Puis, il restera toujours les situations de haute intensité pour lesquelles il faut des casernes de pompiers, des services spécialisés. Ils seront peu sollicités par rapport aux 100 % des situations. Ils n’interviendront peut-être que dans 10 % ou 15 % des situations, mais ces situations sont celles où cela peut déraper, où une tentative de suicide peut avoir lieu en 48 heures.  Certains drames peuvent aller extrêmement vite. Et là, en général, la première ligne, même formée, est dépassée, elle n’est pas en mesure de répondre. La pièce est entièrement en feu et il vous faut quelques casernes de pompiers.  Il est évident que l’on ne peut pas mettre un pompier dans toutes les écoles, dans tous les clubs de sport.  Il faut faire les deux, c’est-à-dire qu’il faut renforcer le généraliste – c’est d’ailleurs très rassurant pour la première ligne – et lui faire savoir qu’il existe en deuxième ligne, en renfort, face aux situations les plus lourdes, une caserne de pompiers.

Le cyber harcèlement

L’explosion du domaine cyber crée de nouvelles formes de harcèlement et, surtout, c’est un accélérateur. En restant dans la métaphore de l’incendie : le cyber ne crée pas plus d’incendies, mais c’est un accélérateur de feu. C’est-à-dire que, là où, avant, un enfant pouvait résister des mois à du harcèlement scolaire parce qu’il rechargeait ses batteries quand il était à la maison, aujourd’hui, comme il est harcelé 24 heures sur 24, en permanence, il n’a plus aucun moment pour recharger ses batteries.  Aujourd’hui, il y a des passages à l’acte après deux, trois, quatre semaines de harcèlement, alors que par le passé, un passage à l’acte venait en général après des mois de harcèlement, voire des années. Tom a tenu quasiment toute sa scolarité secondaire.  Aujourd’hui, avec l’émergence des réseaux sociaux, il n’y a plus aucun gamin qui peut tenir comme cela et encaisser pendant aussi longtemps. Cela renforce la nécessité d’une intervention rapide. Un rendez-vous dans deux mois, c’est juste trop tard, ce n’est pas possible.

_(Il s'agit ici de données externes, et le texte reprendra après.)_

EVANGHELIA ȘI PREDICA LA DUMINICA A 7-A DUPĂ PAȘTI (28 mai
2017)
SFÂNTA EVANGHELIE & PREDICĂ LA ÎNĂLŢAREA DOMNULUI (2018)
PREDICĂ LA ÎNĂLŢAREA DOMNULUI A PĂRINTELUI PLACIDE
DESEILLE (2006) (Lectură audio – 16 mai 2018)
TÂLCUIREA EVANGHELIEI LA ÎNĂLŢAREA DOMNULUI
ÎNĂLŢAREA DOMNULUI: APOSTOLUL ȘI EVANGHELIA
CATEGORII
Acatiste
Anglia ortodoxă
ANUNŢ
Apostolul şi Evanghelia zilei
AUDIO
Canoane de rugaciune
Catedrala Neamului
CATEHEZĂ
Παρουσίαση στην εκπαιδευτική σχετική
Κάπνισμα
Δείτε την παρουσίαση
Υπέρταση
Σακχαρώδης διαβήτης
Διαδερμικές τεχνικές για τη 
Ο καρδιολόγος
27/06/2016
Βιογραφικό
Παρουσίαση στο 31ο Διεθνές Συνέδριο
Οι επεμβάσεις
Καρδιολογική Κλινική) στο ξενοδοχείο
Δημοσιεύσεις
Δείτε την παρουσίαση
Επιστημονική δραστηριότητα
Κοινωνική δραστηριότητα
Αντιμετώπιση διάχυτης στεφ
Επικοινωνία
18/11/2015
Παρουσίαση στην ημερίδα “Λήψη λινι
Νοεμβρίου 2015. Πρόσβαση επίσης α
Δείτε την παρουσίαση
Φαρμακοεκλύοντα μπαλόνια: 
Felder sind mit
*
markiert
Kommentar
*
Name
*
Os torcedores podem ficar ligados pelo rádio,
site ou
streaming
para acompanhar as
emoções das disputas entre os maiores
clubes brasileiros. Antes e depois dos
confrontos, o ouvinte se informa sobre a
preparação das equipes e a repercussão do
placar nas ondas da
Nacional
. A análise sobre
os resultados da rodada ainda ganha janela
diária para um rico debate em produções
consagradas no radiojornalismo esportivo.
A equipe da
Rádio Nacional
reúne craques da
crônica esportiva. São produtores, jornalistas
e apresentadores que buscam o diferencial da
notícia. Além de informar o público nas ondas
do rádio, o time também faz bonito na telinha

Il n’y a pas fondamentalement plus de harcèlement aujourd’hui qu’hier, mais on le tolère moins et il est plus rapide.

Dernier point, selon une étude européenne récente, la situation de polycrises que nous avons connues – notamment la crise sanitaire – a créé plus de victimes potentielles et plus d’auteurs potentiels. Plus de victimes parce que la santé mentale n’est pas très bonne, surtout chez les jeunes. Cela donne plus de jeunes fragilisés et donc plus de victimes potentielles. Mais il y a un double effet : certains jeunes qui ne vont pas bien vont faire le choix d’extérioriser ce mal-être par une agressivité à l’égard des autres et cela va ainsi renforcer aussi le risque d’avoir plus d’auteurs potentiels. Clairement, la situation de polycrises – sanitaire et autres – que nous vivons ces dernières années participe certainement aussi à une augmentation du phénomène, mais il est encore un peu tôt pour avoir des études larges là-dessus.